Para 2006, vários projetos estão sendo pensados. Alguns membros do Cine Zumbis, propuseram junto a órgãos de fomento, projetos de pesquisa que leva o cinema para a sala de aula. No horizonte, pretende-se propor um projeto de pesquisa que trate de viabilidade social da implantação de um curso regular universitário sobre “Cinema Popular”, cinema ao alcance de todos, que atenda a demandas populares. Em parceria com a CUFA de Cuiabá, existe a possibilidade neste ano de trazer para realização de oficinas e palestras, o Quak (um dos produtores do documentário “Falcão” exibido no Fantástico da Rede Globo) e o cineasta Cacá Diegues.

FRONTEIRAS
Recentemente o Cine Zumbis, em parceria com a “Ózcar Áudio e Vídeo Digital”, com Apoio da UNEMAT, produziu um documentário chamado “Fronteiras
[1]”2, que trata das duras condições de desenvolvimento da mulher trabalhadora do norte do Mato Grosso. Fronteiras foi o único filme do Mato Grosso classificado para participar do “I Festival de Cinema Feminino da Chapada dos Guimarães, MT”. Neste Festival, tivemos a oportunidade de fazer um curso de Roteiro com o cineasta Diogo Gomes, com quem contamos para futuros projetos de filmes. De fato nos propusemos em realizar novos documentários com vistas à participação nos dois próximos festivais de cinema feminino. Para tal, encaminhamos um projeto de pesquisa, que resultará em documentários, junto ao Conselho Nacional de Pesquisa (CNPq) em parceria com a UNEMAT e o Centro de Formação e Atualização do Professor (CEFAPRO) da Secretaria de Estado da Educação do Mato Grosso (SEDUC), responsáveis por um curso de “inclusão de gênero” no currículo escolar.
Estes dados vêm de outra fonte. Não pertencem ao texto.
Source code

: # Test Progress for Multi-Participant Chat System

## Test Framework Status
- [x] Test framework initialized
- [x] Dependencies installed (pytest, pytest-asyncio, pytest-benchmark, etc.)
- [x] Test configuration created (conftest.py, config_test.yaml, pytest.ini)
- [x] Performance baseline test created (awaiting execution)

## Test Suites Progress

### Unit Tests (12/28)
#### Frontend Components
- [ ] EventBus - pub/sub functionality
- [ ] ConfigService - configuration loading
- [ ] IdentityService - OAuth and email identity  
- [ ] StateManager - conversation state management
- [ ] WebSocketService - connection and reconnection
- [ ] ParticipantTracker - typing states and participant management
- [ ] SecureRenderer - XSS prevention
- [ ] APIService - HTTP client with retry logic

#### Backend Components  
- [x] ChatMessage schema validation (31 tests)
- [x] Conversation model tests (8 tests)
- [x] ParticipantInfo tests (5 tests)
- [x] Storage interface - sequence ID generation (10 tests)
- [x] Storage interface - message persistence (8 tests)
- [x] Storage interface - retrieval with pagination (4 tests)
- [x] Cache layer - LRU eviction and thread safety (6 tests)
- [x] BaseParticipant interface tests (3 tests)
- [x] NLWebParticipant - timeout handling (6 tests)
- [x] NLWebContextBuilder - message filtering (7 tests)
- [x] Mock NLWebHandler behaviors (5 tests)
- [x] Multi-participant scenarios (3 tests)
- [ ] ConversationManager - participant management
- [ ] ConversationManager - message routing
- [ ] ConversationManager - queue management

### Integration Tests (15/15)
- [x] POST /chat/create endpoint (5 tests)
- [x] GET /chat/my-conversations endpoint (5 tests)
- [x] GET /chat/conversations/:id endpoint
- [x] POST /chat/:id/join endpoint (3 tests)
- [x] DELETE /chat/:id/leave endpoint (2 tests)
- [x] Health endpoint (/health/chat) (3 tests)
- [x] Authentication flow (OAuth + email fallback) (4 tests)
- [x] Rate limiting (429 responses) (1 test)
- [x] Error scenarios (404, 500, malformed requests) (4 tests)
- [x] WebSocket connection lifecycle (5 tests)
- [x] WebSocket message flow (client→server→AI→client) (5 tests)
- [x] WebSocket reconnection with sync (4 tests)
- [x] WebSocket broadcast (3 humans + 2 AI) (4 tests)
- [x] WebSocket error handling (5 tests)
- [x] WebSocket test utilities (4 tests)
Parte deste trabalho inclui a realização da “I Mostra de Cinema Feminino” em Sinop com os filmes do festival da Chapada dos Guimarães em parceria com o grupo “Tudo Sobre Mulheres”3, realizador do festival. Como pensamos nossa ação política necessariamente articulada ao nosso mundo de militância, ambiente acadêmico e profissional, assumimos o setor de produção de áudio e vídeo da seção em Sinop do projeto “Casa Brasil”, projeto de inclusão digital do governo federal, que tem na UNEMAT em Sinop um “parceiro estratégico”. Neste campo profissional e acadêmico, projetamos ainda produzir dois filmes baseados em Pesquisa científica: “A Mulher do Mateiro” e “Teorema de Pitágoras”, que serão formuladas propostas junto a órgãos de fomento; este último está sendo pensado como forma de incluir o cinema no desenvolvimento de “metodologia de ensino através da proposta de Projetos”, conforme proposta por José Pacheco, idealizador da “Escola da Ponte”4 de Portugal.
Enfim, o Cineclube Zumbis pretende contribuir com as lutas do povo oprimido, combatendo toda e qualquer forma de opressão e de exploração. Nos próximos anos, estaremos ampliando o projeto para a formação de um “Centro Cultural Zumbis”, com bar cultural, Videtoteca e Biblioteca (acervo alternativo constituído por empréstimo), salas de leitura, som e projeção. No plano da participação do movimento cineclubista, participamos ativamente da Lista de debate virtual do “Conselho Nacional de Cineclubes” (CNC), com filiação a ser feita em breve, temos buscado nos integrar também com o “Movimento Novo Cineclubismo”. O Cine Zumbis conta ainda com a colaboração de “zumbis” nas cidades de Campinas (SP), Vila Velha (ES) e Caxias do Sul (RS).